▶ PROBLEM TO SOLVE: Exact copy, pictures excluded: output the lines from the opening of the entries through the line bearing "прибегая к дорогим эксклюзивным заказам.".

▶ ENTRIES SUPPLIED:
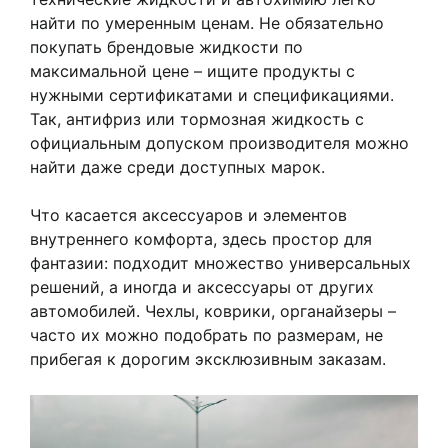
найти по умеренным ценам. Не обязательно
покупать брендовые жидкости по
максимальной цене – ищите продукты с
нужными сертификатами и спецификациями.
Так, антифриз или тормозная жидкость с
официальным допуском производителя можно
найти даже среди доступных марок.
Что касается аксессуаров и элементов
внутреннего комфорта, здесь простор для
фантазии: подходит множество универсальных
решений, а иногда и аксессуары от других
автомобилей. Чехлы, коврики, органайзеры –
часто их можно подобрать по размерам, не
прибегая к дорогим эксклюзивным заказам.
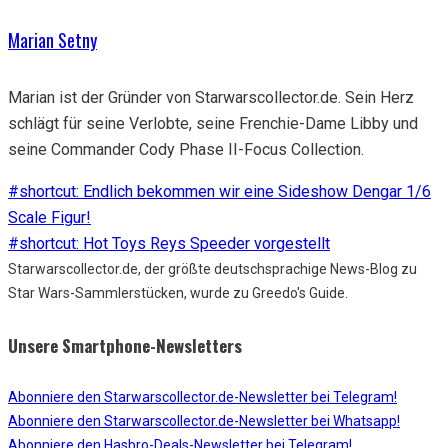
Marian Setny
Marian ist der Gründer von Starwarscollector.de. Sein Herz
schlägt für seine Verlobte, seine Frenchie-Dame Libby und
seine Commander Cody Phase II-Focus Collection.
#shortcut: Endlich bekommen wir eine Sideshow Dengar 1/6
Scale Figur!
#shortcut: Hot Toys Reys Speeder vorgestellt
Starwarscollector.de, der größte deutschsprachige News-Blog zu
Star Wars-Sammlerstücken, wurde zu Greedo's Guide.
Unsere Smartphone-Newsletters
Abonniere den Starwarscollector.de-Newsletter bei Telegram!
Abonniere den Starwarscollector.de-Newsletter bei Whatsapp!
Abonniere den Hasbro-Deals-Newsletter bei Telegram!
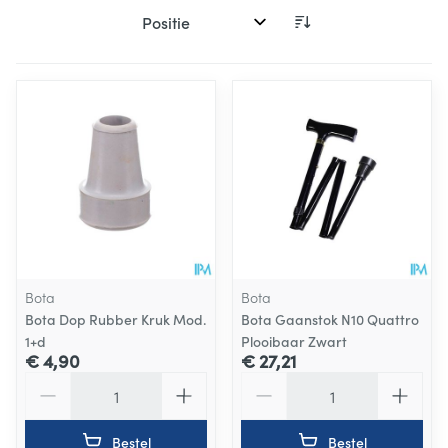
Sorteer op:
Bota
Bota
Bota Dop Rubber Kruk Mod.
Bota Gaanstok N10 Quattro
1+d
Plooibaar Zwart
€ 4,90
€ 27,21
Aantal
Aantal
Bestel
Bestel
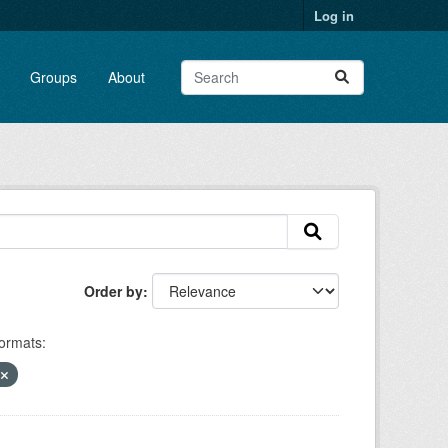
Log in
Groups
About
Order by
ormats:
n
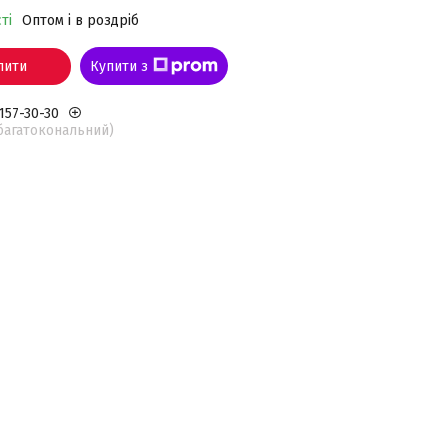
ті
Оптом і в роздріб
пити
Купити з
 157-30-30
(багатокональний)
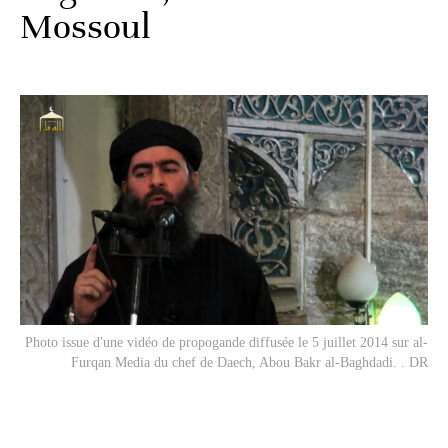
Mossoul
Photo issue d'une vidéo de propogande diffusée le 5 juillet 2014 sur al-
Furqan Media du chef de Daech, Abou Bakr al-Baghdadi. . DR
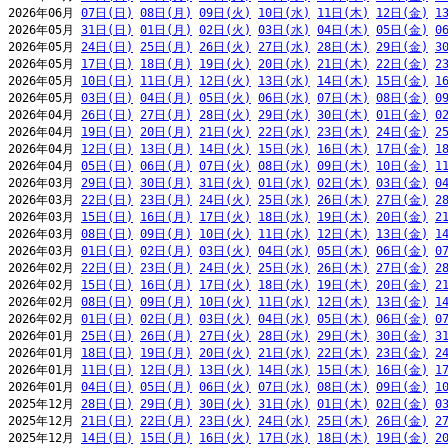
2026年06月 
07日(日)
08日(月)
09日(火)
10日(水)
11日(木)
12日(金)
1
2026年05月 
31日(日)
01日(月)
02日(火)
03日(水)
04日(木)
05日(金)
0
2026年05月 
24日(日)
25日(月)
26日(火)
27日(水)
28日(木)
29日(金)
3
2026年05月 
17日(日)
18日(月)
19日(火)
20日(水)
21日(木)
22日(金)
2
2026年05月 
10日(日)
11日(月)
12日(火)
13日(水)
14日(木)
15日(金)
1
2026年05月 
03日(日)
04日(月)
05日(火)
06日(水)
07日(木)
08日(金)
0
2026年04月 
26日(日)
27日(月)
28日(火)
29日(水)
30日(木)
01日(金)
0
2026年04月 
19日(日)
20日(月)
21日(火)
22日(水)
23日(木)
24日(金)
2
2026年04月 
12日(日)
13日(月)
14日(火)
15日(水)
16日(木)
17日(金)
1
2026年04月 
05日(日)
06日(月)
07日(火)
08日(水)
09日(木)
10日(金)
1
2026年03月 
29日(日)
30日(月)
31日(火)
01日(水)
02日(木)
03日(金)
0
2026年03月 
22日(日)
23日(月)
24日(火)
25日(水)
26日(木)
27日(金)
2
2026年03月 
15日(日)
16日(月)
17日(火)
18日(水)
19日(木)
20日(金)
2
2026年03月 
08日(日)
09日(月)
10日(火)
11日(水)
12日(木)
13日(金)
1
2026年03月 
01日(日)
02日(月)
03日(火)
04日(水)
05日(木)
06日(金)
0
2026年02月 
22日(日)
23日(月)
24日(火)
25日(水)
26日(木)
27日(金)
2
2026年02月 
15日(日)
16日(月)
17日(火)
18日(水)
19日(木)
20日(金)
2
2026年02月 
08日(日)
09日(月)
10日(火)
11日(水)
12日(木)
13日(金)
1
2026年02月 
01日(日)
02日(月)
03日(火)
04日(水)
05日(木)
06日(金)
0
2026年01月 
25日(日)
26日(月)
27日(火)
28日(水)
29日(木)
30日(金)
3
2026年01月 
18日(日)
19日(月)
20日(火)
21日(水)
22日(木)
23日(金)
2
2026年01月 
11日(日)
12日(月)
13日(火)
14日(水)
15日(木)
16日(金)
1
2026年01月 
04日(日)
05日(月)
06日(火)
07日(水)
08日(木)
09日(金)
1
2025年12月 
28日(日)
29日(月)
30日(火)
31日(水)
01日(木)
02日(金)
0
2025年12月 
21日(日)
22日(月)
23日(火)
24日(水)
25日(木)
26日(金)
2
2025年12月 
14日(日)
15日(月)
16日(火)
17日(水)
18日(木)
19日(金)
2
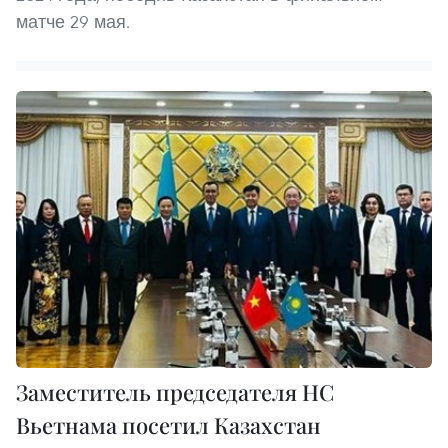
матче 29 мая.
Заместитель председателя НС
Вьетнама посетил Казахстан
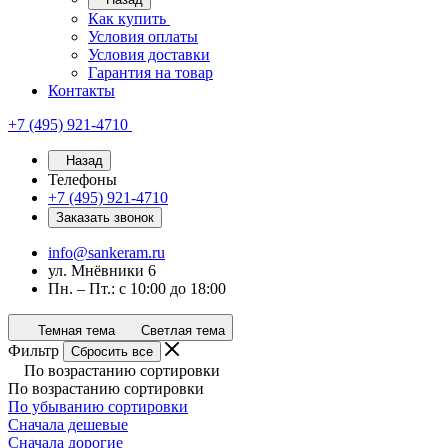
Как купить
Условия оплаты
Условия доставки
Гарантия на товар
Контакты
+7 (495) 921-4710
Назад
Телефоны
+7 (495) 921-4710
Заказать звонок
info@sankeram.ru
ул. Мнёвники 6
Пн. – Пт.: с 10:00 до 18:00
Темная тема
Светлая тема
Фильтр
Сбросить все
По возрастанию сортировки
По возрастанию сортировки
По убыванию сортировки
Сначала дешевые
Сначала дорогие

▶ YOUR SOLUTION:
найти по умеренным ценам. Не обязательно
покупать брендовые жидкости по
максимальной цене – ищите продукты с
нужными сертификатами и спецификациями.
Так, антифриз или тормозная жидкость с
официальным допуском производителя можно
найти даже среди доступных марок.
Что касается аксессуаров и элементов
внутреннего комфорта, здесь простор для
фантазии: подходит множество универсальных
решений, а иногда и аксессуары от других
автомобилей. Чехлы, коврики, органайзеры –
часто их можно подобрать по размерам, не
прибегая к дорогим эксклюзивным заказам.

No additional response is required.